Rather than
stopping Miracle Hill from continuing this practice, South Carolina Governor
Henry McMaster and the Trump Administration gave their approval for government-funded
religious discrimination. In early 2017, the U.S. Department of Health and
Human Services established state regulations that ensure government-funded
agencies like Miracle Hill do not deny services to the public on the basis of
religion. However, in February 2018, McMaster requested the Trump Administration provide
a religious exemption from this regulation so that taxpayer-funded foster care
agencies in South Carolina could deny the right to volunteer on the basis of
religion without losing their funding. Before receiving a response, McMaster issued
an executive order to permit such religious preference in foster care agencies.
Then, in January
2019, the U.S. Department of Health and Human Services issued a policy allowing
all government-funded foster care agencies in South Carolina to explicitly reject potential volunteers whom they deem practice the “wrong” religion. The Trump
Administration cites the Religious Freedom Restoration Act (RFRA) as
justification for passing this policy. RFRA claims “governments should not substantially
burden religious exercise without compelling justification.” If the government
does place a substantial burden on a belief, the government must provide a
compelling state interest for doing so, as well as prove that the government pursued
its actions in the least burdensome way.
On February 15, Americans United for Separation of Church and State filed
Maddonna v. U.S. Dept. of Health and Human Services, a federal lawsuit in
the U.S. District Court in South Carolina, to reverse this policy of religious
discrimination using taxpayer dollars. This begs the question: would requiring the
foster care agency to act against its religious convictions violate its right
to free exercise?
Although this is a controversial situation, I believe that the foster
care agency should not be allowed to discriminate on the basis of religion. After
all, Miracle Hill is funded by taxpayers, and so it seems reasonable that the
taxpayers should be able to volunteer at Miracle Hill at their free will, with
no restrictions. If this agency was privately funded and all the children
preferred to be housed by Protestant Christians, then this would be justifiable
religious discrimination. However, it is in the children’s best interest if the
foster care agency is not allowed to exercise such religious discrimination.

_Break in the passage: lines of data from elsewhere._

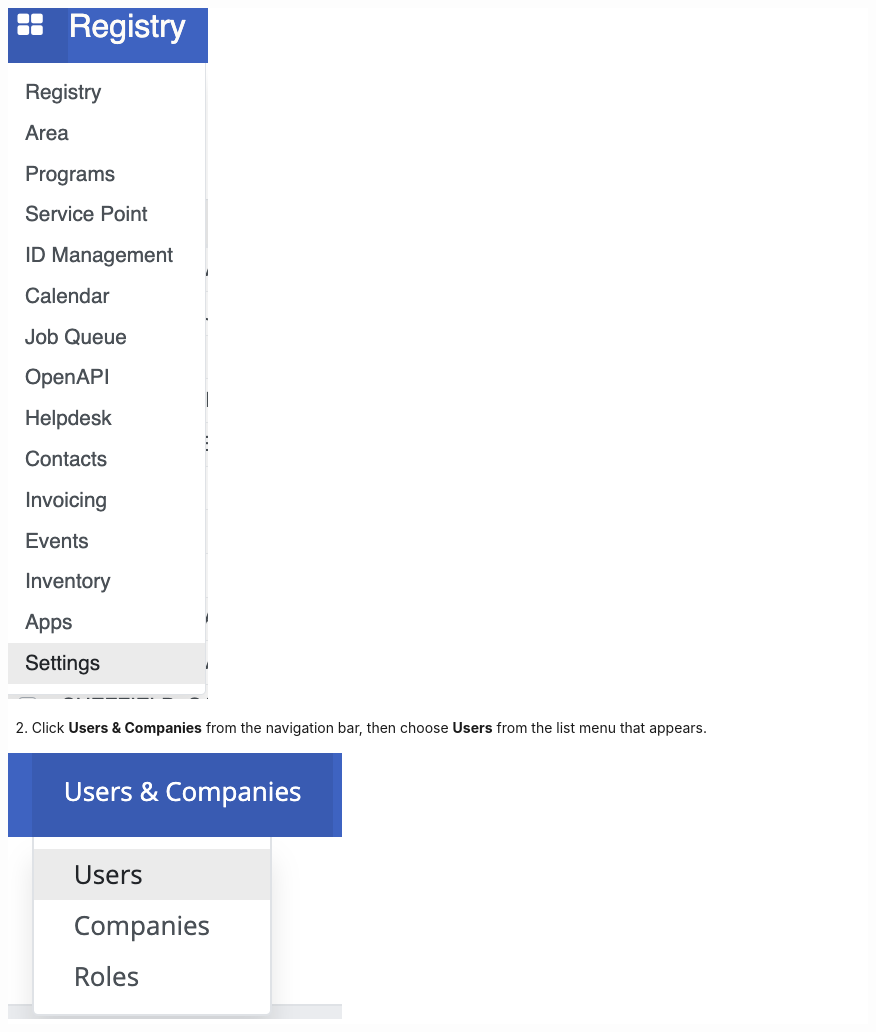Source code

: ![](administrating_role_based_access/1.png)

2. Click **Users & Companies** from the navigation bar, then choose **Users** from the list menu that appears.

![](administrating_role_based_access/2.png)
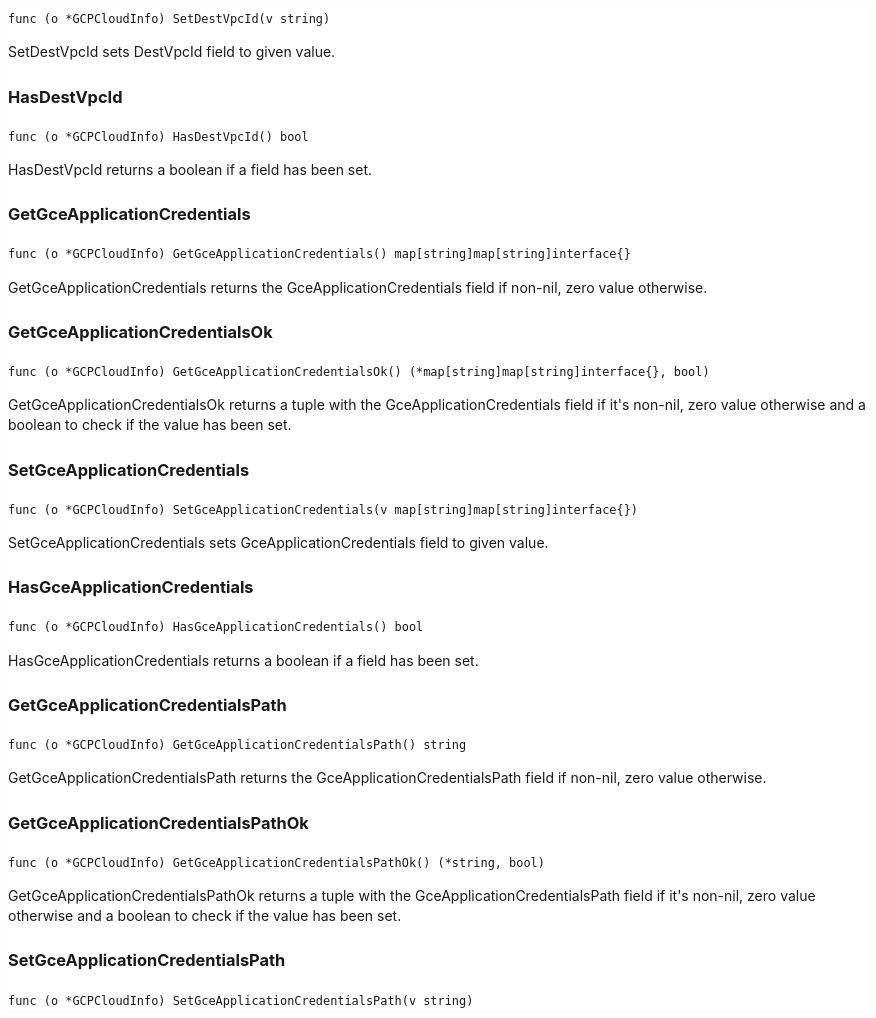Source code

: `func (o *GCPCloudInfo) SetDestVpcId(v string)`

SetDestVpcId sets DestVpcId field to given value.

### HasDestVpcId

`func (o *GCPCloudInfo) HasDestVpcId() bool`

HasDestVpcId returns a boolean if a field has been set.

### GetGceApplicationCredentials

`func (o *GCPCloudInfo) GetGceApplicationCredentials() map[string]map[string]interface{}`

GetGceApplicationCredentials returns the GceApplicationCredentials field if non-nil, zero value otherwise.

### GetGceApplicationCredentialsOk

`func (o *GCPCloudInfo) GetGceApplicationCredentialsOk() (*map[string]map[string]interface{}, bool)`

GetGceApplicationCredentialsOk returns a tuple with the GceApplicationCredentials field if it's non-nil, zero value otherwise
and a boolean to check if the value has been set.

### SetGceApplicationCredentials

`func (o *GCPCloudInfo) SetGceApplicationCredentials(v map[string]map[string]interface{})`

SetGceApplicationCredentials sets GceApplicationCredentials field to given value.

### HasGceApplicationCredentials

`func (o *GCPCloudInfo) HasGceApplicationCredentials() bool`

HasGceApplicationCredentials returns a boolean if a field has been set.

### GetGceApplicationCredentialsPath

`func (o *GCPCloudInfo) GetGceApplicationCredentialsPath() string`

GetGceApplicationCredentialsPath returns the GceApplicationCredentialsPath field if non-nil, zero value otherwise.

### GetGceApplicationCredentialsPathOk

`func (o *GCPCloudInfo) GetGceApplicationCredentialsPathOk() (*string, bool)`

GetGceApplicationCredentialsPathOk returns a tuple with the GceApplicationCredentialsPath field if it's non-nil, zero value otherwise
and a boolean to check if the value has been set.

### SetGceApplicationCredentialsPath

`func (o *GCPCloudInfo) SetGceApplicationCredentialsPath(v string)`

Relating to Everson v. Board of Education of Ewing Township, there are
many levels to this debate, but child well-being should be at the forefront of the
argument.
To counteract my viewpoint, Miracle Hill told local press that they
refer applicants who are not accepted at Miracle Hill to other agencies that will
place children with their families. While this seems to solve the issue of
child safety, it still causes societal problems. As the largest provider in the
state, this means the denied applicants will need to travel farther from home
or deal with the state Department of Social Services in order to help these
children. These additional restrictions may decrease the number of potential
foster parents within the state.
Lastly, I do not
agree with the Trump administration’s interpretation of RFRA. I believe that
the policy enacted places more of a burden on society than a policy eliminating
such religious discrimination. The argument can be made that placing a burden
on the free exercise of the agency is necessary for dealing with the compelling
state interest of child safety and the growing number of foster children.
Based on the
policy that is already in place, I believe that the court will end up siding with
the U.S. Department of Health and Human Services. In a similar case this year,
two foster mothers asked the U.S. Supreme Court to protect the right of a Philadelphia Catholic foster care agency to have a contract with the city without having to
house children with same-sex couples. Although a judge for the U.S. District Court for the Easter District of Pennsylvania ruled against Catholic Social Services, this situation is
different because South Carolina already has a policy in place that is
supported by higher administration.
I agree with Sarah that potential foster parents should not be denied hosting children in need on the sole basis of religion. I understand the thought process behind the RFRA however, I do not believe this is relevant to this case. Any organization that receives federal funding should not be able to utilize any form of religious discrimination, even with the RFRA in place. Even though Miracle Hill refers foster parents to other organizations, if Miracle Hill is the largest operation, any sort of denial of resources is unjust in my opinion.